§ **Entries supplied**:
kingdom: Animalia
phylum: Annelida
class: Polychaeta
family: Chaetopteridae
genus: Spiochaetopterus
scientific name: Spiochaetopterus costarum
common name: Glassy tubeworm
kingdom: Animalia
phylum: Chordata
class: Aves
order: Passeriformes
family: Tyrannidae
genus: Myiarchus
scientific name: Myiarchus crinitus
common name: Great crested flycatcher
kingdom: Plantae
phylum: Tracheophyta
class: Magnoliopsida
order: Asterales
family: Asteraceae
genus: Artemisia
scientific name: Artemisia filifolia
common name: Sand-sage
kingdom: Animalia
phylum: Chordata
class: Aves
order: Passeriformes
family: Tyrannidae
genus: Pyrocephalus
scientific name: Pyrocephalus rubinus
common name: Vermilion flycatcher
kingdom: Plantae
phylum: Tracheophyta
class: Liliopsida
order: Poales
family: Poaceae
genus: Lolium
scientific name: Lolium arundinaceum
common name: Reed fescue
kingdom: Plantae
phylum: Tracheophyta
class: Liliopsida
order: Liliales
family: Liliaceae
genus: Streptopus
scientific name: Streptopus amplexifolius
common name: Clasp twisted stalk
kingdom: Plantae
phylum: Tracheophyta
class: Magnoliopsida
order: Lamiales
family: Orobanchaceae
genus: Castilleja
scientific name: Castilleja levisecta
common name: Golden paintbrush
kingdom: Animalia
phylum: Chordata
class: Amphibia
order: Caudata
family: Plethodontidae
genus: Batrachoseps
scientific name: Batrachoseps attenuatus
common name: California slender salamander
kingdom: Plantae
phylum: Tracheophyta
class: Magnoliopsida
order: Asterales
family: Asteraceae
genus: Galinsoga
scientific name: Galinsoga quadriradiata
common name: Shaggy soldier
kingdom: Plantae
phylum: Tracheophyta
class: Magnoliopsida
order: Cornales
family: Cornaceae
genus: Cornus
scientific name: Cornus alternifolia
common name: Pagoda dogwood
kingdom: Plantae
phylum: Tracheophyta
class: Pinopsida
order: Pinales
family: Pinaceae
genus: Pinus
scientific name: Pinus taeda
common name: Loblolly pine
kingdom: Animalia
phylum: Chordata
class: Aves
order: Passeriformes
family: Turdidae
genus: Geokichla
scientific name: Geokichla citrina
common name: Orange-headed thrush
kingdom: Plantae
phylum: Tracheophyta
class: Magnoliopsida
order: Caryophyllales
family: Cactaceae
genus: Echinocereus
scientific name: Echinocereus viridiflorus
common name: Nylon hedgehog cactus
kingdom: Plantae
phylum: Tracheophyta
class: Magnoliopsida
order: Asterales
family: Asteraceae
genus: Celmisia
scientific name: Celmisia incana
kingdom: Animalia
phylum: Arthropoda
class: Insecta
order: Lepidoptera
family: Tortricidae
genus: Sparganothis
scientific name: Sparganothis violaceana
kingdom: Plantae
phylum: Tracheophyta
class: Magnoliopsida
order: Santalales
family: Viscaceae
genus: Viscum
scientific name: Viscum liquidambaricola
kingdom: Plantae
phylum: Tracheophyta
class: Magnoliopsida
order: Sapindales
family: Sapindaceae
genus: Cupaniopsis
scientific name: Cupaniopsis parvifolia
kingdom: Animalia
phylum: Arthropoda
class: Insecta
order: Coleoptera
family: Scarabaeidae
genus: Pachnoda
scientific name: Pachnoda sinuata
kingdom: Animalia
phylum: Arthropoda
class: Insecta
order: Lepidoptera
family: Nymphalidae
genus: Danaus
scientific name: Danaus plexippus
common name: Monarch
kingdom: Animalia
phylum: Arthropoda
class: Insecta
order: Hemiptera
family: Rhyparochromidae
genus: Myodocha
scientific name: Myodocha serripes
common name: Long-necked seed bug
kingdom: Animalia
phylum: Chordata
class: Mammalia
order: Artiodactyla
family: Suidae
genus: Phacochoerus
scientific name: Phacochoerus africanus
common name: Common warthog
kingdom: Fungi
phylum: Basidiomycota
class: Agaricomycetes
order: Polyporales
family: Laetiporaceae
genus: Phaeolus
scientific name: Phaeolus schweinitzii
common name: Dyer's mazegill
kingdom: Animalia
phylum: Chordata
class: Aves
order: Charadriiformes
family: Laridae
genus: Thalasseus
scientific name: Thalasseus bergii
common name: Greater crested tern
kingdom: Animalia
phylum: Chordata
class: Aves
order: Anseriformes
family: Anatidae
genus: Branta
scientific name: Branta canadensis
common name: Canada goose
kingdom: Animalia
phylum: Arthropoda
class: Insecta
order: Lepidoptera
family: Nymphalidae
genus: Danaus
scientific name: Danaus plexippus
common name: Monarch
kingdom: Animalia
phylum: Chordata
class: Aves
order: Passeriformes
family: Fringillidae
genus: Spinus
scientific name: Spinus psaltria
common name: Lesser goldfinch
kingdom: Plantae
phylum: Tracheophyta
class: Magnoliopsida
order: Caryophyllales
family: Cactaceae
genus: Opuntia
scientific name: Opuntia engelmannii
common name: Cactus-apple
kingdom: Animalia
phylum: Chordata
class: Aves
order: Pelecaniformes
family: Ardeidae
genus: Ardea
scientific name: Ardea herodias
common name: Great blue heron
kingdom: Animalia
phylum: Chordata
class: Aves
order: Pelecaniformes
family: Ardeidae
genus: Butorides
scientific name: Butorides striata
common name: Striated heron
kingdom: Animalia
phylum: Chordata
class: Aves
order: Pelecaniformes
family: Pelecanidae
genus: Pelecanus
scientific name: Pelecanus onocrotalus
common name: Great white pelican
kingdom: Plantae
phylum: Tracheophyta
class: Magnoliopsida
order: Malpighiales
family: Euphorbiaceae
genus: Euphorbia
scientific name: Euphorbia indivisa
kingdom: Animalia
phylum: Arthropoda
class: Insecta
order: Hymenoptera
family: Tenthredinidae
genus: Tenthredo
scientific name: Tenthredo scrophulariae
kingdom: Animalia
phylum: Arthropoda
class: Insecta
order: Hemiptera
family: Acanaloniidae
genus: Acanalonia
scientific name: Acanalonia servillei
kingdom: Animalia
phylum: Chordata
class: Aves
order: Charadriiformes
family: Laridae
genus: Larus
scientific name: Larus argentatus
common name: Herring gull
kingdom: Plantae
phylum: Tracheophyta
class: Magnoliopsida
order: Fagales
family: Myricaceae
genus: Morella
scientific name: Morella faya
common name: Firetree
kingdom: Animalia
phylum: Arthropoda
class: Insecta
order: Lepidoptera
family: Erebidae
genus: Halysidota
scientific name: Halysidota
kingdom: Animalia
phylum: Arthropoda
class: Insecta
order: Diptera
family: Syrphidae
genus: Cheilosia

§ **Work to be completed**:
Please copy out the part of the material that opens with the line containing "common name: Firetree" and closes with the end of the material, swapping "phylum" for "division" and leaving everything else unchanged.

§ **Reply**:
common name: Firetree
kingdom: Animalia
division: Arthropoda
class: Insecta
order: Lepidoptera
family: Erebidae
genus: Halysidota
scientific name: Halysidota
kingdom: Animalia
division: Arthropoda
class: Insecta
order: Diptera
family: Syrphidae
genus: Cheilosia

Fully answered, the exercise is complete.